start EXCERPTED TEXT

37c MODE, ISHIFT, MXITER: see the definition of IPARAM in pdsaupd.
38c
39c NP Integer. (INPUT/OUTPUT)
40c Contains the number of implicit shifts to apply during
41c each Arnoldi/Lanczos iteration.
42c If ISHIFT=1, NP is adjusted dynamically at each iteration
43c to accelerate convergence and prevent stagnation.
44c This is also roughly equal to the number of matrix-vector
45c products (involving the operator OP) per Arnoldi iteration.
46c The logic for adjusting is contained within the current
47c subroutine.
48c If ISHIFT=0, NP is the number of shifts the user needs
49c to provide via reverse comunication. 0 < NP < NCV-NEV.
50c NP may be less than NCV-NEV since a leading block of the current
51c upper Tridiagonal matrix has split off and contains "unwanted"
52c Ritz values.
53c Upon termination of the IRA iteration, NP contains the number
54c of "converged" wanted Ritz values.
55c
56c IUPD Integer. (INPUT)
57c IUPD .EQ. 0: use explicit restart instead implicit update.
58c IUPD .NE. 0: use implicit update.
59c
60c V Double precision N by (NEV+NP) array. (INPUT/OUTPUT)
61c The Lanczos basis vectors.
62c
63c LDV Integer. (INPUT)
64c Leading dimension of V exactly as declared in the calling
65c program.
66c
67c H Double precision (NEV+NP) by 2 array. (OUTPUT)

end EXCERPTED TEXT
start RECORD SET

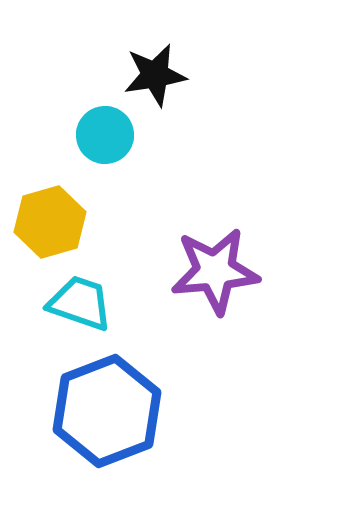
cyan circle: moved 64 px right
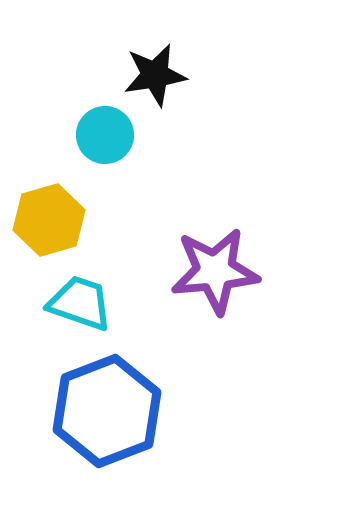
yellow hexagon: moved 1 px left, 2 px up
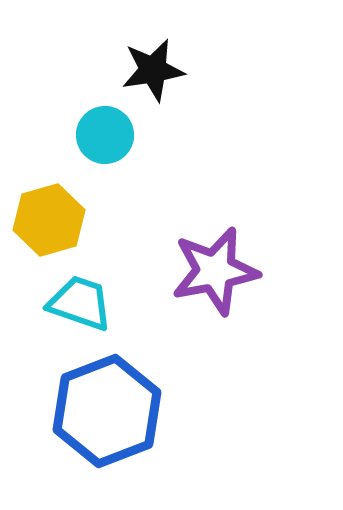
black star: moved 2 px left, 5 px up
purple star: rotated 6 degrees counterclockwise
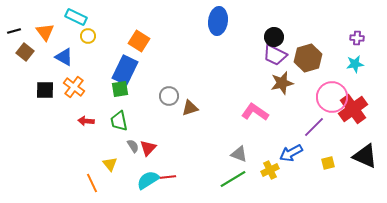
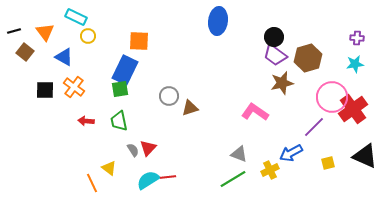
orange square: rotated 30 degrees counterclockwise
purple trapezoid: rotated 10 degrees clockwise
gray semicircle: moved 4 px down
yellow triangle: moved 1 px left, 4 px down; rotated 14 degrees counterclockwise
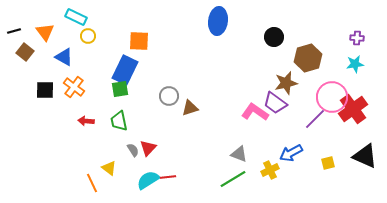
purple trapezoid: moved 48 px down
brown star: moved 4 px right
purple line: moved 1 px right, 8 px up
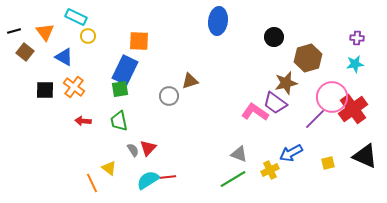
brown triangle: moved 27 px up
red arrow: moved 3 px left
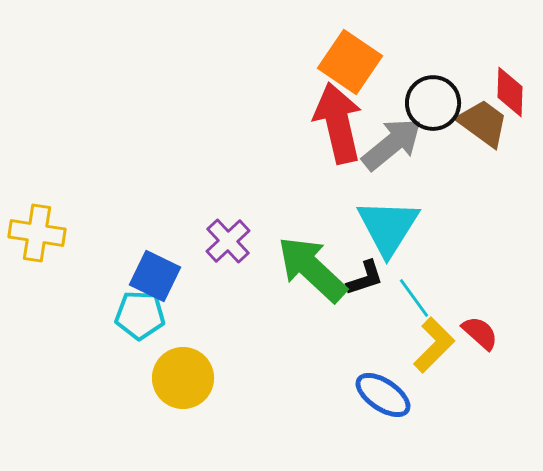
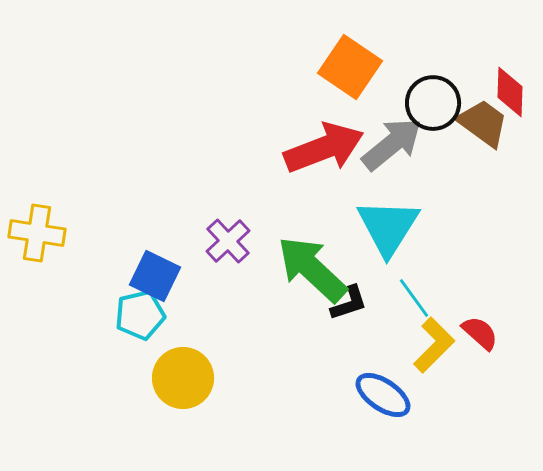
orange square: moved 5 px down
red arrow: moved 14 px left, 25 px down; rotated 82 degrees clockwise
black L-shape: moved 16 px left, 25 px down
cyan pentagon: rotated 15 degrees counterclockwise
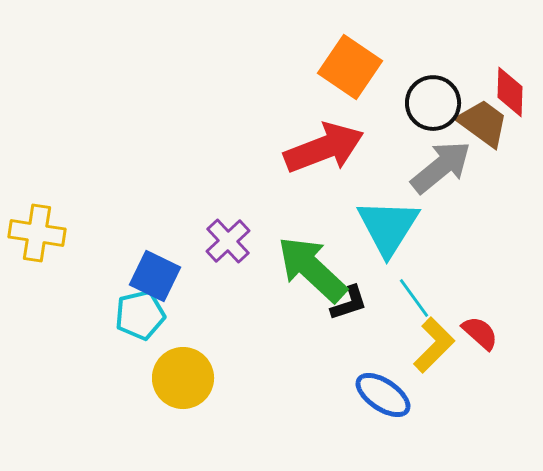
gray arrow: moved 49 px right, 23 px down
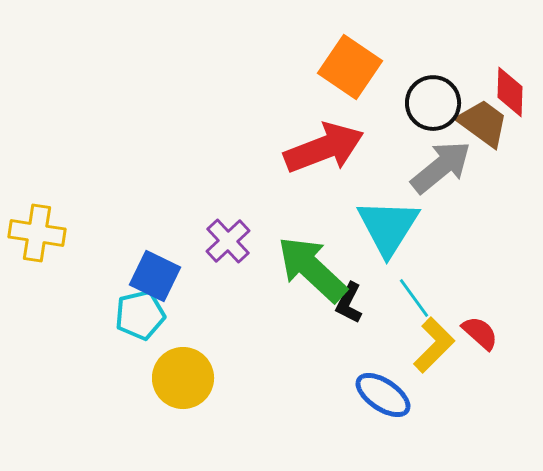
black L-shape: rotated 135 degrees clockwise
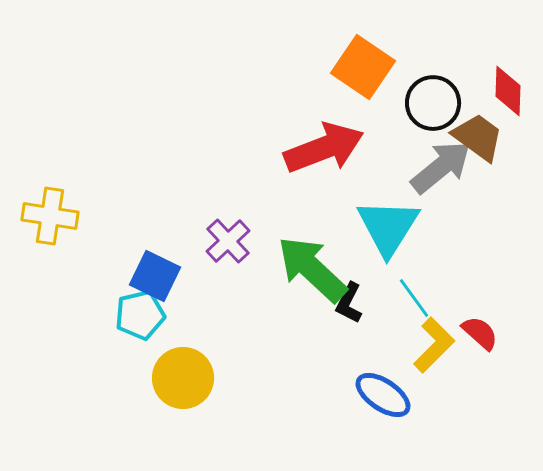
orange square: moved 13 px right
red diamond: moved 2 px left, 1 px up
brown trapezoid: moved 5 px left, 14 px down
yellow cross: moved 13 px right, 17 px up
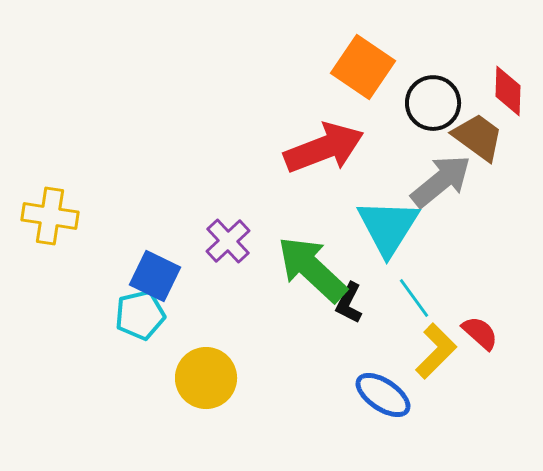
gray arrow: moved 14 px down
yellow L-shape: moved 2 px right, 6 px down
yellow circle: moved 23 px right
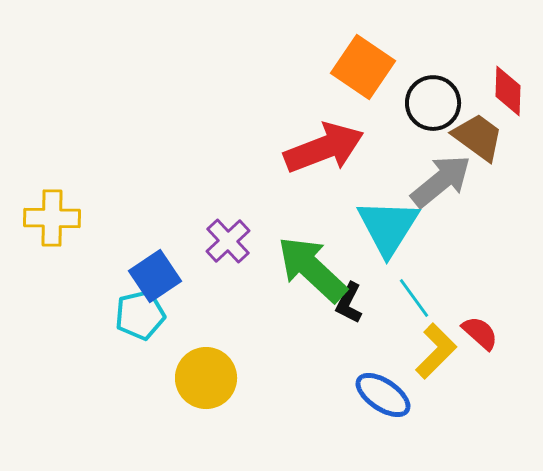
yellow cross: moved 2 px right, 2 px down; rotated 8 degrees counterclockwise
blue square: rotated 30 degrees clockwise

end RECORD SET

◆ **REQUIRED TASK A**: In the parameter documentation, what happens when IUPD is equal to 0?
◆ **REQUIRED TASK B**: Carry on writing the parameter documentation from the point where it stops.
The rows are separate from the parameter documentation.

◆ **EXERCISE ANSWER A**: An explicit restart is used instead of an implicit update.

◆ **EXERCISE ANSWER B**:
68c H is used to store the generated symmetric tridiagonal matrix
69c The subdiagonal is stored in the first column of H starting
70c at H(2,1). The main diagonal is stored in the second column
71c of H starting at H(1,2). If pdsaup2 converges store the
72c B-norm of the final residual vector in H(1,1).
73c
74c LDH Integer. (INPUT)
75c Leading dimension of H exactly as declared in the calling
76c program.
77c
78c RITZ Double precision array of length NEV+NP. (OUTPUT)
79c RITZ(1:NEV) contains the computed Ritz values of OP.
80c
81c BOUNDS Double precision array of length NEV+NP. (OUTPUT)
82c BOUNDS(1:NEV) contain the error bounds corresponding to RITZ.
83c
84c Q Double precision (NEV+NP) by (NEV+NP) array. (WORKSPACE)
85c Private (replicated) work array used to accumulate the
86c rotation in the shift application step.
87c
88c LDQ Integer. (INPUT)
89c Leading dimension of Q exactly as declared in the calling
90c program.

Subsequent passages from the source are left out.